• Text for analysis:
____
Introduction

This document provides a comprehensive guide for implementing, managing, and using the metadata tagging solution for the WUSM Data Lake. The solution is designed to ensure compliance with HIPAA standards, facilitate efficient data organization, and improve discoverability for data consumers. While end-users will not manage tags, they will be able to browse metadata to gain insights into the data assets.

Metadata Tagging Framework

Supported Tags

Tag Name Description Usage Examples
WusmDepartment Identifies the department responsible for the data asset. Used for billing and organizational tracking.
ProjectAssociation Links the data asset to a specific project or initiative. Useful for tracking project-related data assets.
DataSource Indicates that a schema is a "supported dataset" and provides its name. Essential for generating a list of supported datasets and their associated metadata.
____
• Given information:
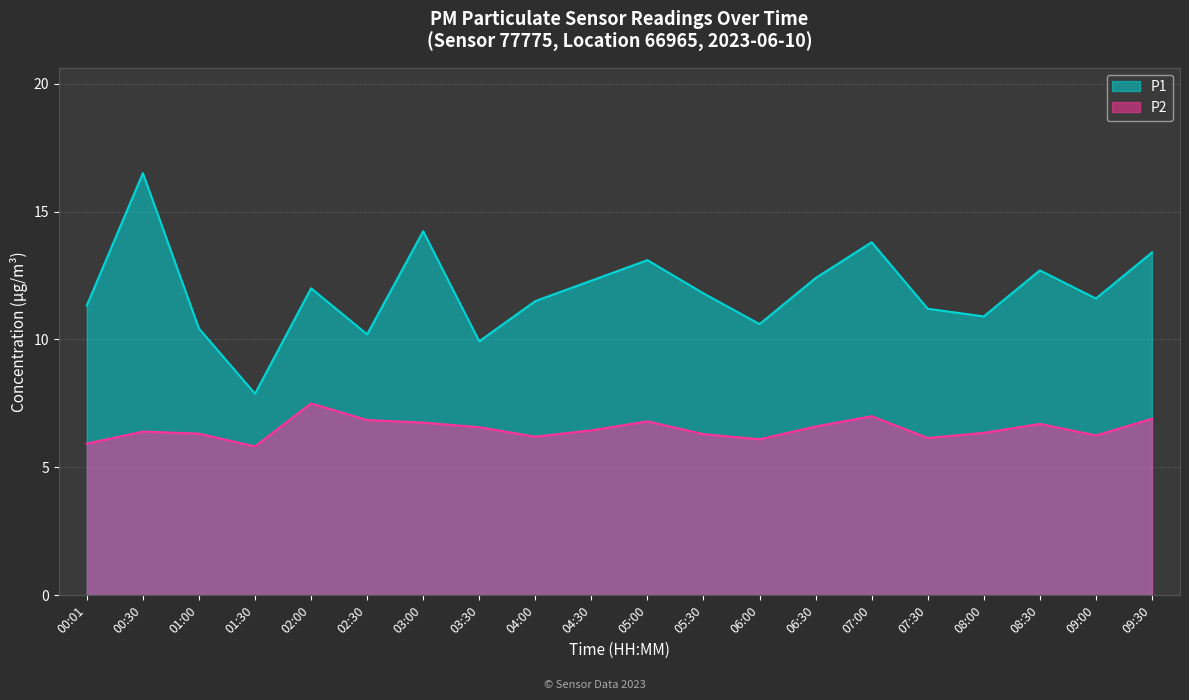

How many values in the P2 series exceed 6?

18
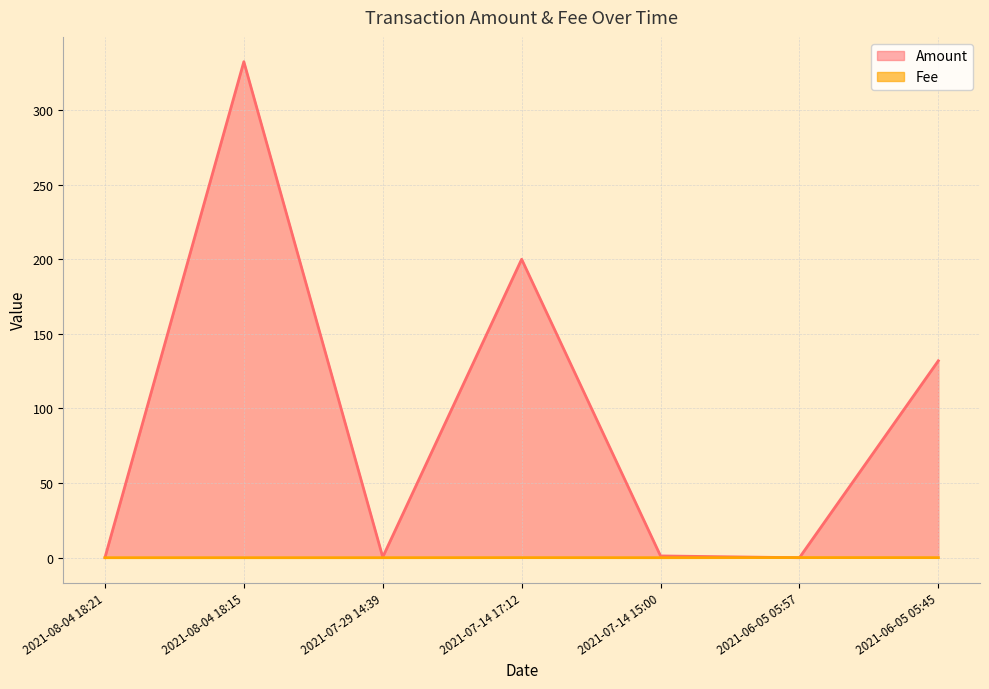

How many values in the Amount series are below 1?

3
____
• What you will do:
1. Can you revise the metadata tagging guide from "This document provides" to "their associated metadata.", inclusive, replacing "end-users" with "analysts"?
2. Could you pick up the metadata tagging guide and continue it from its last line?
The data here was taken from a different source than the text.

• Results by task:
1.
This document provides a comprehensive guide for implementing, managing, and using the metadata tagging solution for the WUSM Data Lake. The solution is designed to ensure compliance with HIPAA standards, facilitate efficient data organization, and improve discoverability for data consumers. While analysts will not manage tags, they will be able to browse metadata to gain insights into the data assets.

Metadata Tagging Framework

Supported Tags

Tag Name Description Usage Examples
WusmDepartment Identifies the department responsible for the data asset. Used for billing and organizational tracking.
ProjectAssociation Links the data asset to a specific project or initiative. Useful for tracking project-related data assets.
DataSource Indicates that a schema is a "supported dataset" and provides its name. Essential for generating a list of supported datasets and their associated metadata.

2.
IsSupportedDataSource Indicates that a schema is a "supported dataset". Essential for generating a list of supported datasets and their associated metadata. Future use may include powering a portion of the ICS community site.
DataStewards List of email contacts that manage the data source. Allows consumers to find the appropriate contact for questions regarding a data source. Also allows for automated reporting for Data Stewards. For ICS-supported data sources, this could be set to datalake@wustl.edu.
DataSensitivity Indicates the sensitivity level of the data (e.g., Public, Internal, Restricted). Helps enforce access controls and compliance with data privacy regulations.
RetentionPolicy Specifies the retention period for the data asset. Ensures compliance with data retention policies and facilitates lifecycle management.
ComplianceClassification Identifies compliance requirements (e.g., HIPAA, GDPR). Ensures adherence to regulatory standards.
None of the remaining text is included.